- EXERCISE BRIEF
Would you copy all lines in the data that contain the word "must"?
--------------------------------
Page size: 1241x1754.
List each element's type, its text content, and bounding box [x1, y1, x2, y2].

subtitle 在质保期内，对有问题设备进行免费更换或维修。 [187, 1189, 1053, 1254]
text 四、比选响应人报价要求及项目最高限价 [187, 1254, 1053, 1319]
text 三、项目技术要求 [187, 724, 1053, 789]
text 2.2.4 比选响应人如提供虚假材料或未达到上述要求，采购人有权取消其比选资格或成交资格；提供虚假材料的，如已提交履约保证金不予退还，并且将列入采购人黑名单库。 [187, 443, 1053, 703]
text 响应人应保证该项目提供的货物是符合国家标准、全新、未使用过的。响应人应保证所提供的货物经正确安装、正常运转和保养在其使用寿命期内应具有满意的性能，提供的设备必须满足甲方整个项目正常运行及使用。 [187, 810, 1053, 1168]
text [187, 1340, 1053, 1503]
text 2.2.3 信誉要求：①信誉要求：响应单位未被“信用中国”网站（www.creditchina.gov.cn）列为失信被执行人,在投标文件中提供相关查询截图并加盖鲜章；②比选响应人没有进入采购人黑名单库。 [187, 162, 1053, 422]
--------------------------------
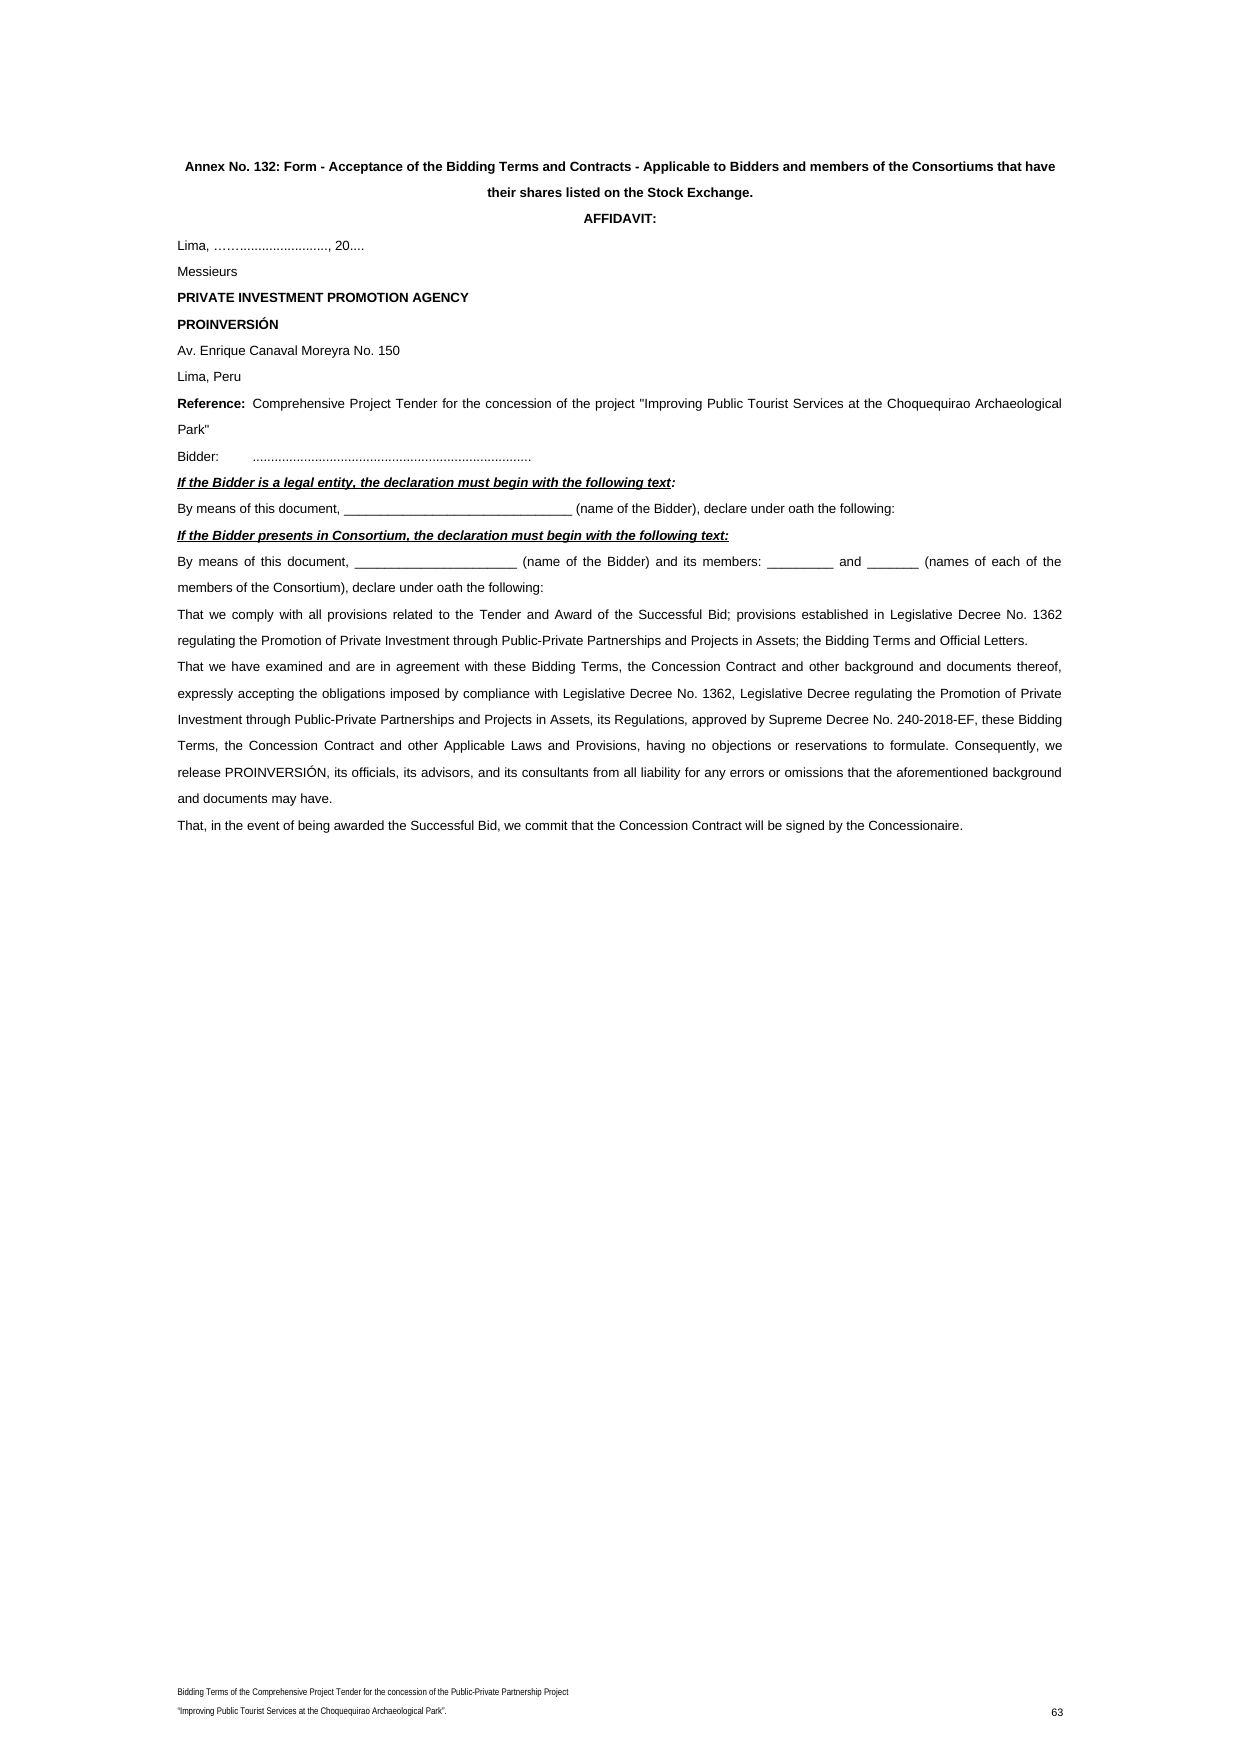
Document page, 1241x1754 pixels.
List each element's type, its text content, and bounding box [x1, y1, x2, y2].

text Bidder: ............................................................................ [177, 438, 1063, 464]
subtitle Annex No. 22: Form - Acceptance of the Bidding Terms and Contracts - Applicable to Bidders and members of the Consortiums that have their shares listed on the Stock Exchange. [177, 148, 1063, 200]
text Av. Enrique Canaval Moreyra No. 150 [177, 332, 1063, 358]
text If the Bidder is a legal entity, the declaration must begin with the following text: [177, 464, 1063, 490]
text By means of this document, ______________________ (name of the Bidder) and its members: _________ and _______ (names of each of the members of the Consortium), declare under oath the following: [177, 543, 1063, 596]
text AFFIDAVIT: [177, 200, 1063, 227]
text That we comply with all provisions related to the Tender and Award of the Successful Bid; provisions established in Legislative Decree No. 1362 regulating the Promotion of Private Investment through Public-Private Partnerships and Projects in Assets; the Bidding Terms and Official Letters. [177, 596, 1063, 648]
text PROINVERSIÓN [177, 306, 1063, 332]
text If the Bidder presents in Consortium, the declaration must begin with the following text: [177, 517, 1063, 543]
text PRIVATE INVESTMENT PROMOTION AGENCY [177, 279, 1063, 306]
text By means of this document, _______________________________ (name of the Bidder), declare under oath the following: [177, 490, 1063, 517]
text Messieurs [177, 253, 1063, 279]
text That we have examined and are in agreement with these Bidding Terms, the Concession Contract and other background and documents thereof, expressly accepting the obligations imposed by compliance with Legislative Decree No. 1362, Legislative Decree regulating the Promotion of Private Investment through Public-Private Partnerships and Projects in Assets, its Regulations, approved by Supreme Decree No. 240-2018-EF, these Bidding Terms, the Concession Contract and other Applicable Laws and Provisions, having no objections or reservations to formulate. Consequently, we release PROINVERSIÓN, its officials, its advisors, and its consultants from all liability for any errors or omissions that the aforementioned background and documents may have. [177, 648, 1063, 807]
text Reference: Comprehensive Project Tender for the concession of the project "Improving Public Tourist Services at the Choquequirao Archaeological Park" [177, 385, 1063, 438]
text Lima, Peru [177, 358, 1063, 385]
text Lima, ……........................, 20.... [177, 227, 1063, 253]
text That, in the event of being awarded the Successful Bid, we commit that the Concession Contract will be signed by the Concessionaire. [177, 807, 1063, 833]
--------------------------------
- ANSWER TO THIS TASK
text If the Bidder is a legal entity, the declaration must begin with the following text: [177, 464, 1063, 490]
text If the Bidder presents in Consortium, the declaration must begin with the following text: [177, 517, 1063, 543]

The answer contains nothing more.